Hmm, I presented on this at KS. Basically, it's identical to Hugh
Dickins' approach from 2000. The only difference is really that it had
to be forward ported (or unfortunately in too many cases reimplemented)
to mix with current code and features.

Basically, elevate PAGE_SIZE, introduce MMUPAGE_SIZE to be a nice macro
representing the hardware pagesize, and the fault handling is done with
some relatively localized complexity. Numerous s/PAGE_SIZE/MMUPAGE_SIZE/
bits are sprinkled around, along with a few more involved changes because
a large number of distributed changes are required to handle oddities
that occur when PAGE_SIZE changes from 4KB. The more involved changes
are often for things such as the only reason it uses PAGE_SIZE is
really that it just expects 4KB and says PAGE_SIZE, or that it wants
some fixed (even across compiles) size and needs updating for more
general PAGE_SIZE numbers, or sometimes that it expects PAGE_SIZE to be
what a pte maps when this is now represented by MMUPAGE_SIZE. I have a
bad feeling the diligence of the original code audit could be bearing
against me (and though I'm trying to be equally diligent, I'm not hugh).

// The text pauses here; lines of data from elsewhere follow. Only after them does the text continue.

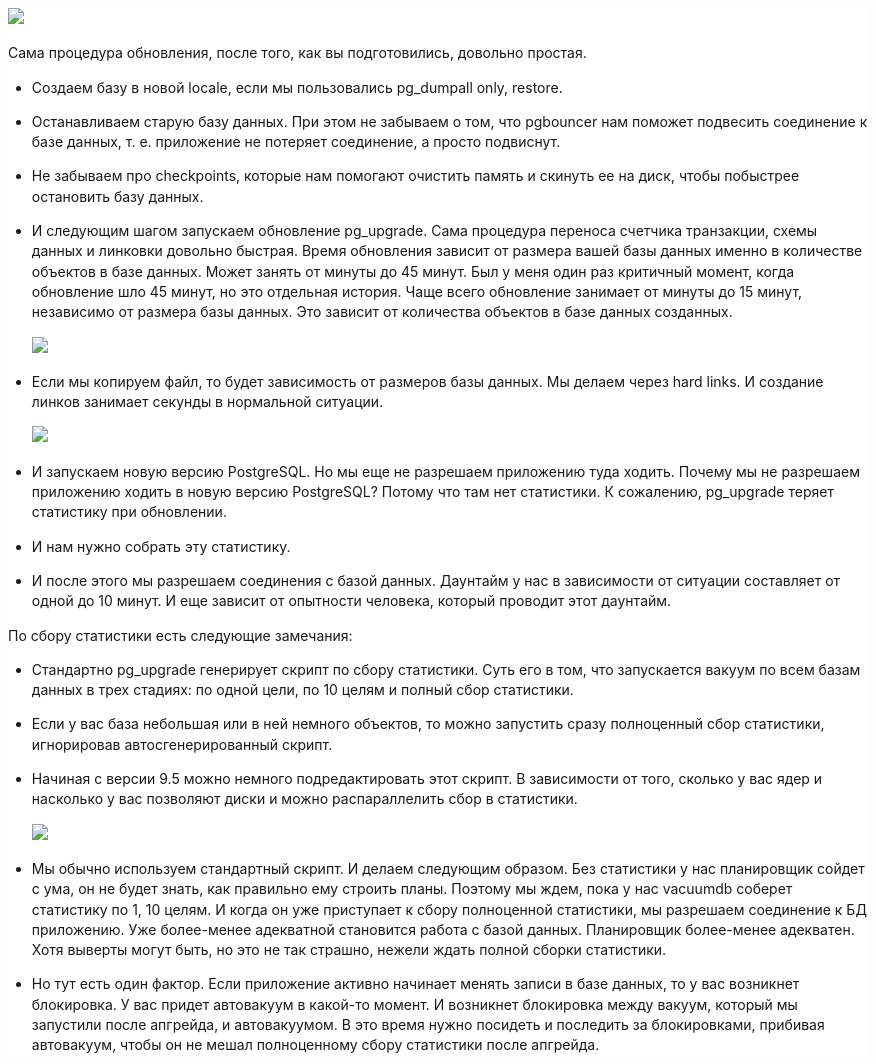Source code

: ![](https://habrastorage.org/webt/3g/4x/f7/3g4xf7lyqcnvv3hi-bs0fra4wj4.png)

Сама процедура обновления, после того, как вы подготовились, довольно простая.

- Создаем базу в новой locale, если мы пользовались pg_dumpall only, restore.

- Останавливаем старую базу данных. При этом не забываем о том, что pgbouncer нам поможет подвесить соединение к базе данных, т. е. приложение не потеряет соединение, а просто подвиснут.

- Не забываем про checkpoints, которые нам помогают очистить память и скинуть ее на диск, чтобы побыстрее остановить базу данных.

- И следующим шагом запускаем обновление pg_upgrade. Сама процедура переноса счетчика транзакции, схемы данных и линковки довольно быстрая. Время обновления зависит от размера вашей базы данных именно в количестве объектов в базе данных. Может занять от минуты до 45 минут. Был у меня один раз критичный момент, когда обновление шло 45 минут, но это отдельная история. Чаще всего обновление занимает от минуты до 15 минут, независимо от размера базы данных. Это зависит от количества объектов в базе данных созданных.

  ![](https://habrastorage.org/webt/et/sy/er/etsyeryqtvdimdjivvq0jx_lrjw.png)

- Если мы копируем файл, то будет зависимость от размеров базы данных. Мы делаем через hard links. И создание линков занимает секунды в нормальной ситуации.

  ![](https://habrastorage.org/webt/cs/eo/sc/cseoscbeymrk5pjlzwbj9grk_rm.png)

- И запускаем новую версию PostgreSQL. Но мы еще не разрешаем приложению туда ходить. Почему мы не разрешаем приложению ходить в новую версию PostgreSQL? Потому что там нет статистики. К сожалению, pg_upgrade теряет статистику при обновлении.

- И нам нужно собрать эту статистику.

- И после этого мы разрешаем соединения с базой данных. Даунтайм у нас в зависимости от ситуации составляет от одной до 10 минут. И еще зависит от опытности человека, который проводит этот даунтайм.

По сбору статистики есть следующие замечания:

- Стандартно pg_upgrade генерирует скрипт по сбору статистики. Суть его в том, что запускается вакуум по всем базам данных в трех стадиях: по одной цели, по 10 целям и полный сбор статистики.

- Если у вас база небольшая или в ней немного объектов, то можно запустить сразу полноценный сбор статистики, игнорировав автосгенерированный скрипт.

- Начиная с версии 9.5 можно немного подредактировать этот скрипт. В зависимости от того, сколько у вас ядер и насколько у вас позволяют диски и можно распараллелить сбор в статистики.

  ![](https://habrastorage.org/webt/gi/dm/uk/gidmuk_tnbcrxet3qoghxfvpkd4.png)

- Мы обычно используем стандартный скрипт. И делаем следующим образом. Без статистики у нас планировщик сойдет с ума, он не будет знать, как правильно ему строить планы. Поэтому мы ждем, пока у нас vacuumdb соберет статистику по 1, 10 целям. И когда он уже приступает к сбору полноценной статистики, мы разрешаем соединение к БД приложению. Уже более-менее адекватной становится работа с базой данных. Планировщик более-менее адекватен. Хотя выверты могут быть, но это не так страшно, нежели ждать полной сборки статистики.

  

- Но тут есть один фактор. Если приложение активно начинает менять записи в базе данных, то у вас возникнет блокировка. У вас придет автовакуум в какой-то момент. И возникнет блокировка между вакуум, который мы запустили после апгрейда, и автовакуумом. В это время нужно посидеть и последить за блокировками, прибивая автовакуум, чтобы он не мешал полноценному сбору статистики после апгрейда.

The fact merely elevating PAGE_SIZE breaks numerous things makes me
rather suspicious of claims that minimalistic patches can do likewise.

The only new infrastructures introduced are the MMUPAGE_SIZE and a couple
of related macros (defining numbers, not structures or code) and the
fault handler implementations. The diff size is not small. The memory
footprint is, and demonstrably so (c.f. March 27 2003).

My 2.6 code has been heavily leveraging the pfn abstraction in its favor
to represent physical addresses measured in units of the hardware
pagesize. Generally, my maintenance approach has been incrementally
advancing the state of the thing while keeping it working on as broad a
cross section of i386 systems as I can test or get testers on. It has
been verified to run userspace on Thinkpad T21's and 16x/32GB and
32x/64GB NUMA-Q's at every point release it's been ported to, which
since 2.5.68 or so has been every point release coming out of kernel.org.